Elevated Funding Rate and Broadening Wedge Pattern

Furthermore, the funding rate for Bitcoin perpetual swaps is elevated with the latest Consumer Price Index print, meaning more traders are betting on the upside with leveraged positions. This increases the risk of a correction. BTC price is currently forming a broadening wedge pattern, depicting a heightened level of volatility, with both buyers and sellers pushing the price beyond support and resistance levels, resulting in quick reversals.

Positive Reaction to CPI Data

On Tuesday, the Consumer Price Index (CPI) for the US Bureau of Labor Statistics was up by 0.4% on a monthly basis, while the yearly rate declined to 6.0%. The CPI for the month met the forecasts, which is expected to keep the Federal Reserve committed to bringing down inflation to its 2.0% target. The crypto market reacted positively, with Bitcoin price rising to trade at $26,382, as lower inflation generally weakens the US Dollar, the reserve currency in which Bitcoin is priced.

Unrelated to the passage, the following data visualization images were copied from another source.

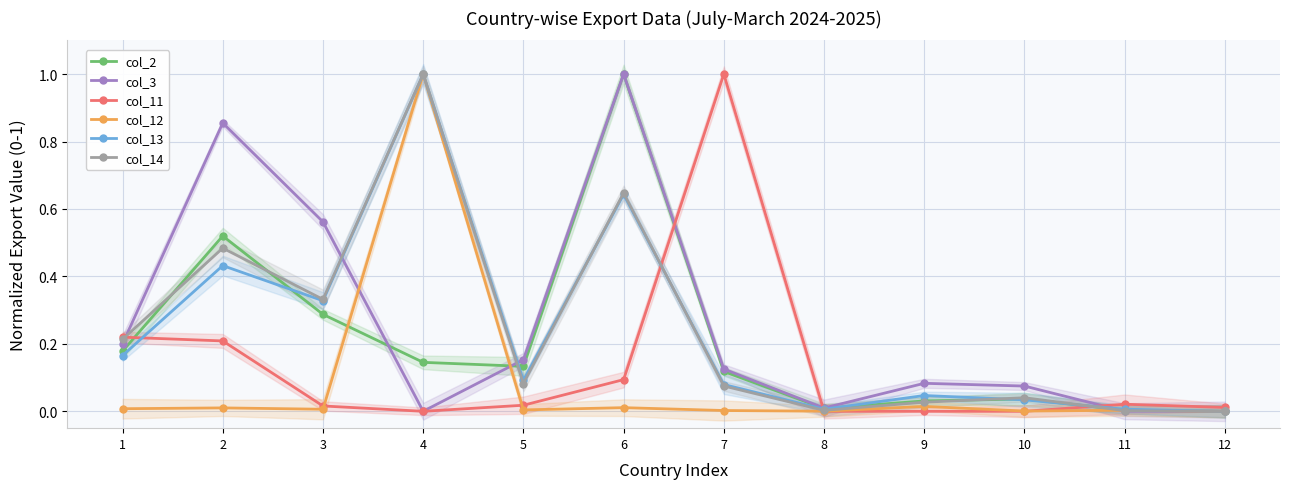

What are all the series names shown in the legend?

col_2, col_3, col_11, col_12, col_13, col_14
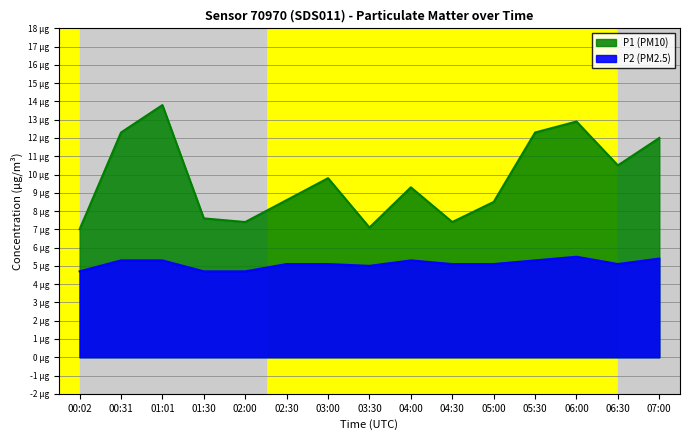

True or false: P2 has a value of 2.5 at 06:00.

False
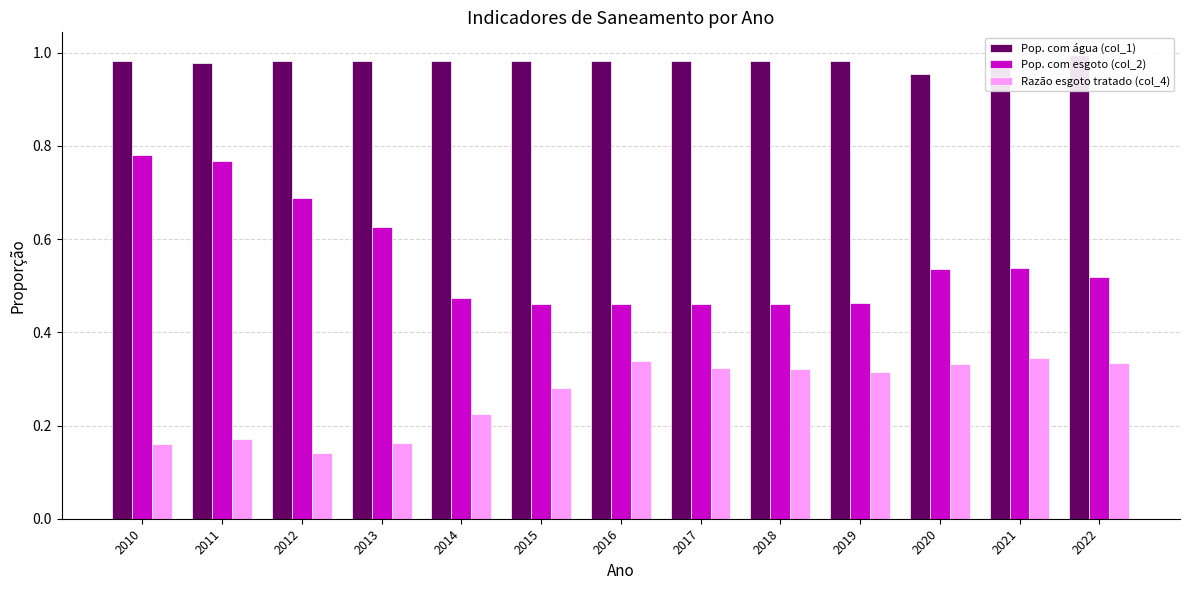

How many bars are there in each group?

3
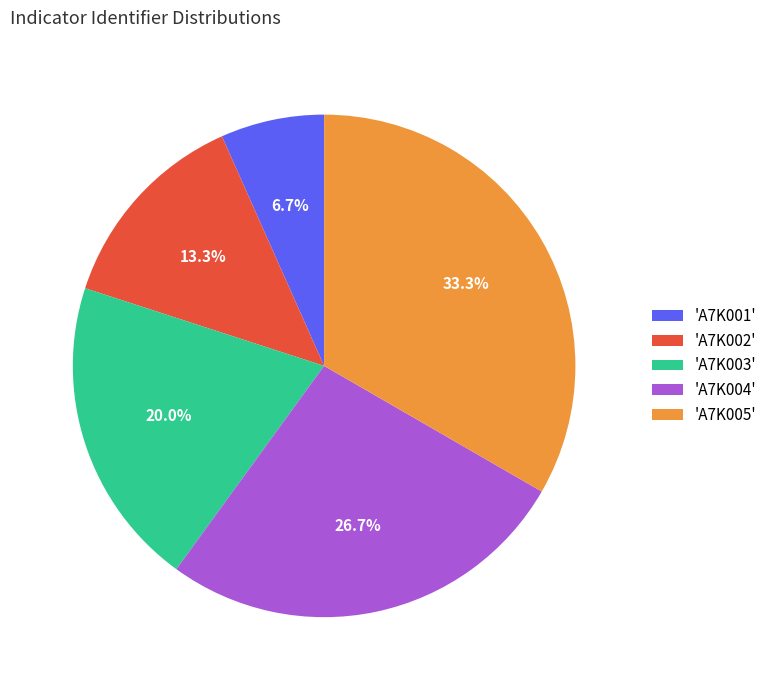

What is the largest slice in the pie chart?

'A7K005'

Trend Direction and Profit Objective

From the weekly timeframe, Bitcoin’s trend direction has been south since topping out just beneath the $70,000 mark in late 2021. However, last week’s hammer candlestick pattern off the low $19,568, price action on the weekly scale—aided by the RSI attempting to cement position north of its 50.00 centreline—is threatening to take aim at a pattern profit objective set at $26,774, a level sheltered just south of weekly resistance at $28,844.

Looking Ahead

While the macroeconomic conditions currently favor risk-on buyers, certain on-chain and market indicators suggest a potential correction in the near term. The elevated funding rate for Bitcoin perpetual swaps, the broadening wedge pattern, and the profit booking by long-term holders due to the significant inflow to exchanges since May 2022 are all indicators of a potential correction. 

Traders and investors should monitor these indicators to make informed decisions. Bitcoin was hovering around $25,000 at the time this article was written.